Future work in this area could explore various parametric non-linear loss functions to predict the interactions between vocabulary size, model size, and training data with different compute allocations, not just the case of optimal compute allocation. Additionally, empirical studies on different datasets could help in understanding how vocabulary size impacts loss under varied data conditions, guiding the development of more adaptive loss prediction models.

B.4 Extensions to multilingual and multimodal scenarios

Future work could extend the proposed approaches to encompass multilingual and multimodal scenarios. Multilingual models require a nuanced understanding of vocabulary due to linguistic diversity, which may affect the optimal vocabulary size and the computation of FLOPs differently across languages. Adapting these methods to consider linguistic features and tokenization variations could lead to more tailored and efficient resource allocations for multilingual models. Different languages compete with each other for the model’s ability to allocate to that language [11], which makes it necessary to take into account the relationship between different languages when setting the size of word lists for different languages in a multilingual scenario.

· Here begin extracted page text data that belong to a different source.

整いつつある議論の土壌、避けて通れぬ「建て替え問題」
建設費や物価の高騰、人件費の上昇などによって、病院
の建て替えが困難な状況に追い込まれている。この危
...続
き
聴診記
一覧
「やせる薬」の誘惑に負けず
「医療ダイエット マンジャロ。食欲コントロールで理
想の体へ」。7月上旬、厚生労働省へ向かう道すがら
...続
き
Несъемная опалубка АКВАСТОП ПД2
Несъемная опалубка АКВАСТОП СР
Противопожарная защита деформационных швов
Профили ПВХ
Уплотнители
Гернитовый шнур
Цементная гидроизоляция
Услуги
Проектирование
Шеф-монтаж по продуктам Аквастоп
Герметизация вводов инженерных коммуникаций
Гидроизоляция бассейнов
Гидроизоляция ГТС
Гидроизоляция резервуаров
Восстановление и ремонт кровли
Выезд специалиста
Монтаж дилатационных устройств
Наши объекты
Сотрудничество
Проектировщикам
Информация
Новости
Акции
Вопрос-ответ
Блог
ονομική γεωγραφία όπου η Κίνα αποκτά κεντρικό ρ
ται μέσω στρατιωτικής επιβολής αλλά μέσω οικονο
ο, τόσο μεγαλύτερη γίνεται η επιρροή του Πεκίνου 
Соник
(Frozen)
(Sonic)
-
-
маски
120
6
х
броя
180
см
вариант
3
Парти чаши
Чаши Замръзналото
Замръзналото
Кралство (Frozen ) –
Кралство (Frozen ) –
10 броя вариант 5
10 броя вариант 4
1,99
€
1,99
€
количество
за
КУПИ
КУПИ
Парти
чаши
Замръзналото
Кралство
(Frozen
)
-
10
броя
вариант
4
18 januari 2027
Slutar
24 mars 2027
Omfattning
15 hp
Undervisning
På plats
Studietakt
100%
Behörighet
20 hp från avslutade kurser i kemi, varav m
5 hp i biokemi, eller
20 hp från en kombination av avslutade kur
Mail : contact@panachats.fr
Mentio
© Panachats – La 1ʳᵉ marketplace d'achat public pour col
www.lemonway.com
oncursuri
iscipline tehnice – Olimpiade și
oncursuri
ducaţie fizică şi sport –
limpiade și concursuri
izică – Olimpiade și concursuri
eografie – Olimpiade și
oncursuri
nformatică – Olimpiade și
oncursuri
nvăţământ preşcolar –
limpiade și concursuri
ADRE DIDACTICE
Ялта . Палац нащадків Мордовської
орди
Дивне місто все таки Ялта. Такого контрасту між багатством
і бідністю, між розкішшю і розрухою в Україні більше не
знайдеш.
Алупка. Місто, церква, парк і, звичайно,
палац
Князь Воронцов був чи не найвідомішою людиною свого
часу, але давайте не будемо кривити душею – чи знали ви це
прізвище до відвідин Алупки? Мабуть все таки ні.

For multimodal models that integrate text with other data types such as images or video, the optimal vocabulary size might interact uniquely with non-linguistic parameters. Recent work [1, 62] models visual concepts in an autoregressive manner with tokenization like the processing of text data. It is interesting to explore the size of visual vocabulary size, i.e., the codebook size [20], in the visual tasks and vision-language tasks. How to set the vocabulary size and the compute resource efficiently for different modalities remains an open issue.

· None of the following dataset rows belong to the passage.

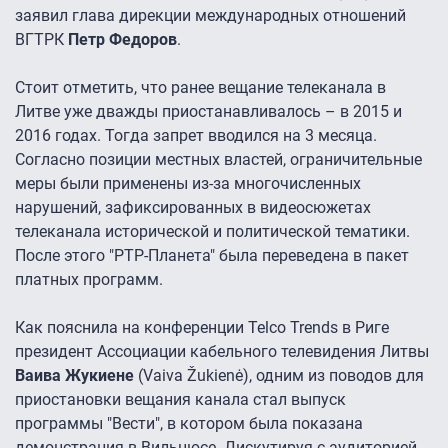
заявил глава дирекции международных отношений
ВГТРК
Петр Федоров
.
Стоит отметить, что ранее вещание телеканала в
Литве уже дважды приостанавливалось – в 2015 и
2016 годах. Тогда запрет вводился на 3 месяца.
Согласно позиции местных властей, ограничительные
меры были применены из-за многочисленных
нарушений, зафиксированных в видеосюжетах
телеканала исторической и политической тематики.
После этого "РТР-Планета" была переведена в пакет
платных программ.
Как пояснила на конференции Telco Trends в Риге
президент Ассоциации кабельного телевидения Литвы
Ваива Жукиене
(Vaiva Žukienė), одним из поводов для
приостановки вещания канала стал выпуск
программы "Вести", в котором была показана
демонстрация в Вильнюсе. Дискутируя с аудиторией,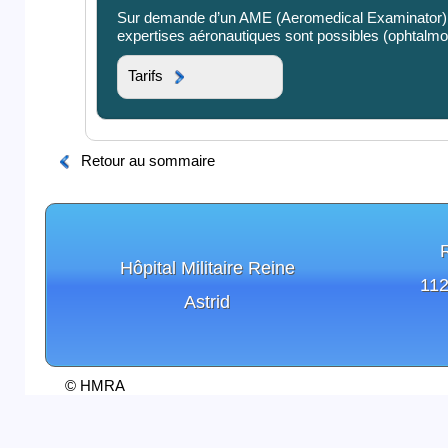
Sur demande d’un AME (Aeromedical Examinator) 
expertises aéronautiques sont possibles (ophtalm
Tarifs
Retour au sommaire
Hôpital Militaire Reine
112
Astrid
© HMRA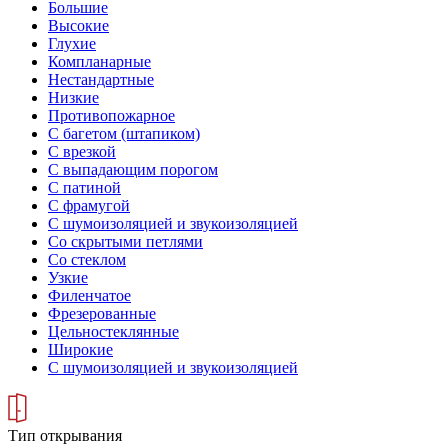
Большие
Высокие
Глухие
Компланарные
Нестандартные
Низкие
Противопожарное
С багетом (штапиком)
С врезкой
С выпадающим порогом
С патиной
С фрамугой
С шумоизоляцией и звукоизоляцией
Со скрытыми петлями
Со стеклом
Узкие
Филенчатое
Фрезерованные
Цельностеклянные
Широкие
С шумоизоляцией и звукоизоляцией
Тип открывания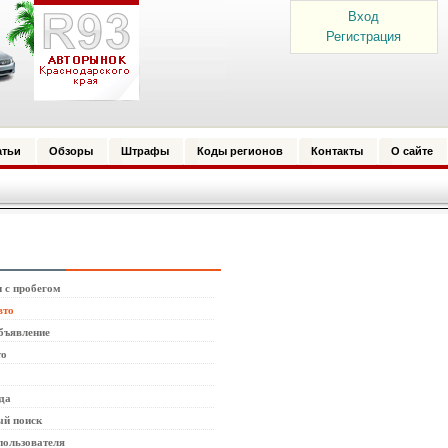
Вход
Регистрация
атьи
Обзоры
Штрафы
Коды регионов
Контакты
О сайте
 с пробегом
вто
бъявление
то
да
й поиск
пользователя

Appendix C Potential social impact

The positive potential social impact of this research on vocabulary size in language model scaling is substantial. By optimizing large language models with the consideration of the vocabulary size and other attributes jointly, the paper provides a foundational understanding that can lead to more lightweight and cost-effective pre-trained large language models. This efficiency can democratize access to advanced language processing technologies, making it feasible for smaller organizations and the general public to benefit from powerful AI tools. Such advancements can benefit various domains, for example, improve accessibility features for individuals with disabilities, where efficient language models can be used to analyze medical records and assist in diagnostics. Furthermore, the reduction in computational requirements for training these models can lead to a decrease in energy usage, contributing positively to environmental sustainability efforts.

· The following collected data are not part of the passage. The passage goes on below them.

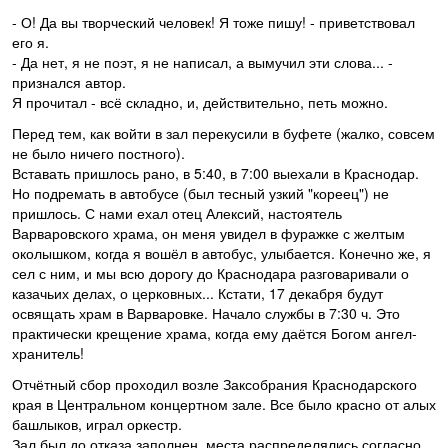
- О! Да вы творческий человек! Я тоже пишу! - приветствовал
его я.
- Да нет, я не поэт, я не написал, а вымучил эти слова... -
признался автор.
Я прочитал - всё складно, и, действительно, петь можно.
Перед тем, как войти в зал перекусили в буфете (жалко, совсем
не было ничего постного).
Вставать пришлось рано, в 5:40, в 7:00 выехали в Краснодар.
Но подремать в автобусе (был тесный узкий "кореец") не
пришлось. С нами ехал отец Алексий, настоятель
Варваровского храма, он меня увидел в фуражке с желтым
околышком, когда я вошёл в автобус, улыбается. Конечно же, я
сел с ним, и мы всю дорогу до Краснодара разговаривали о
казачьих делах, о церковных... Кстати, 17 декабря будут
освящать храм в Варваровке. Начало службы в 7:30 ч. Это
практически крещение храма, когда ему даётся Богом ангел-
хранитель!
Отчётный сбор проходил возле Заксобрания Краснодарского
края в Центральном концертном зале. Все было красно от алых
башлыков, играл оркестр.
Зал был до отказа заполнен, места распределялись согласно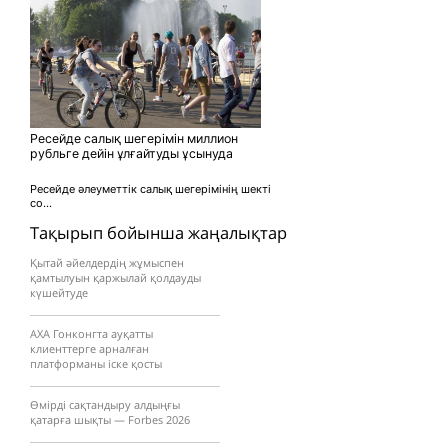
Ресейде салық шегерімін миллион
рубльге дейін ұлғайтуды ұсынуда
Ресейде әлеуметтік салық шегерімінің шекті
со...
Тақырып бойынша жаңалықтар
Қытай әйелдердің жұмыспен
қамтылуын қаржылай қолдауды
күшейтуде
AXA Гонконгта ауқатты
клиенттерге арналған
платформаны іске қосты
Өмірді сақтандыру алдыңғы
қатарға шықты — Forbes 2026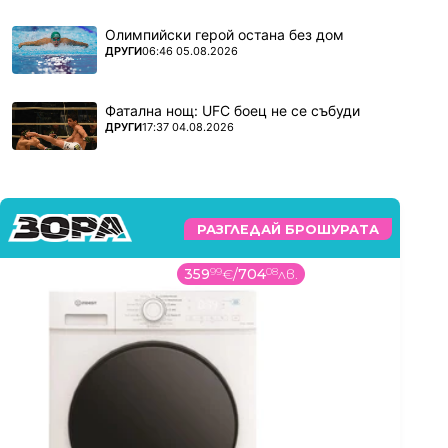
Олимпийски герой остана без дом
ПОВЕЧЕ ОТ
ДРУГИ
06:46 05.08.2026
Фатална нощ: UFC боец не се събуди
ПОВЕЧЕ ОТ
ДРУГИ
17:37 04.08.2026
РАЗГЛЕДАЙ БРОШУРАТА
359
99
€
/
704
08
лв.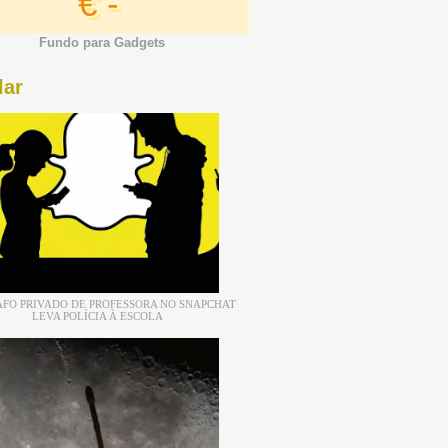
€ -
Fundo para Gadgets
lar
FO PRIVADO DE PROFESSORA NO SNAPCHAT
LEVA POLÍCIA À ESCOLA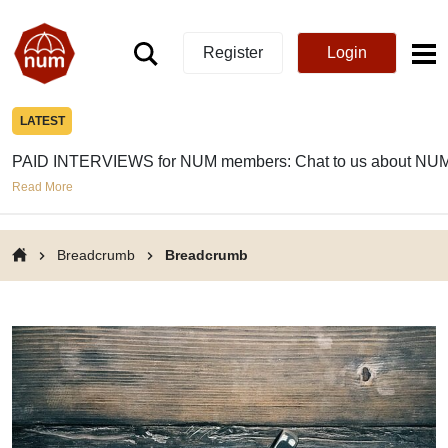
Register
Login
LATEST
PAID INTERVIEWS for NUM members: Chat to us about NUM
Read More
Breadcrumb
Breadcrumb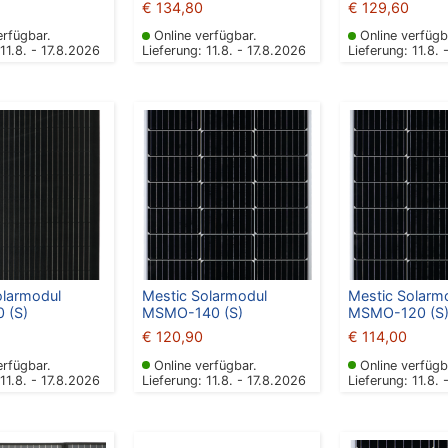
€
134,80
€
129,60
erfügbar.
Online verfügbar.
Online verfügb
 11.8. - 17.8.2026
Lieferung: 11.8. - 17.8.2026
Lieferung: 11.8. 
olarmodul
Mestic Solarmodul
Mestic Solarm
 (S)
MSMO-140 (S)
MSMO-120 (S
€
120,90
€
114,00
erfügbar.
Online verfügbar.
Online verfügb
 11.8. - 17.8.2026
Lieferung: 11.8. - 17.8.2026
Lieferung: 11.8. 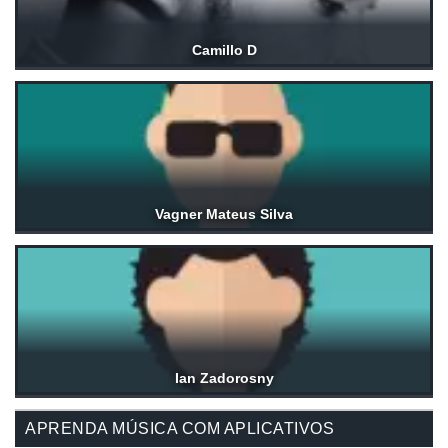
Camillo D
Vagner Mateus Silva
Ian Zadorosny
APRENDA MÚSICA COM APLICATIVOS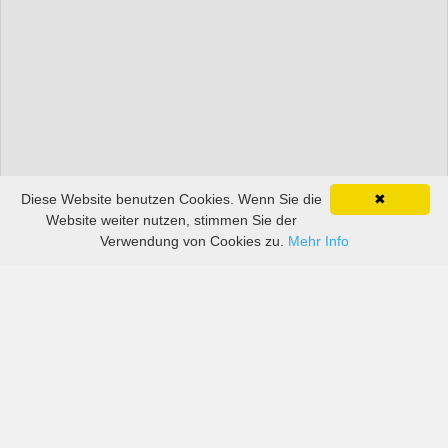
Diese Website benutzen Cookies. Wenn Sie die
✖
Website weiter nutzen, stimmen Sie der
Verwendung von Cookies zu.
Mehr Info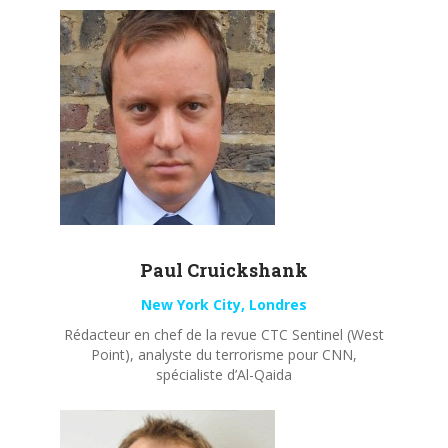
Paul
Cruickshank
New York City, Londres
Rédacteur en chef de la revue CTC Sentinel (West
Point), analyste du terrorisme pour CNN,
spécialiste d’Al-Qaida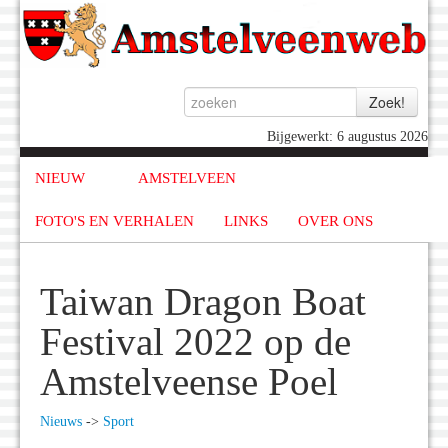
Bijgewerkt: 6 augustus 2026
NIEUW
AMSTELVEEN
FOTO'S EN VERHALEN
LINKS
OVER ONS
Taiwan Dragon Boat
Festival 2022 op de
Amstelveense Poel
Nieuws
->
Sport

On the other hand, the misuse of pretrained language models may pose risks, including the creation of highly realistic deepfakes that can spread disinformation and undermine trust in media and institutions. These models can generate misleading content, automate cyberattacks through convincing phishing schemes, and produce large-scale spam, degrading online communication. Additionally, they can be used to generate harmful or abusive content, such as hate speech, which perpetuates discrimination and harms vulnerable populations. To mitigate these risks, it is crucial to develop trustworthy language models, implement robust monitoring systems, and foster collaboration among researchers, policymakers, and users.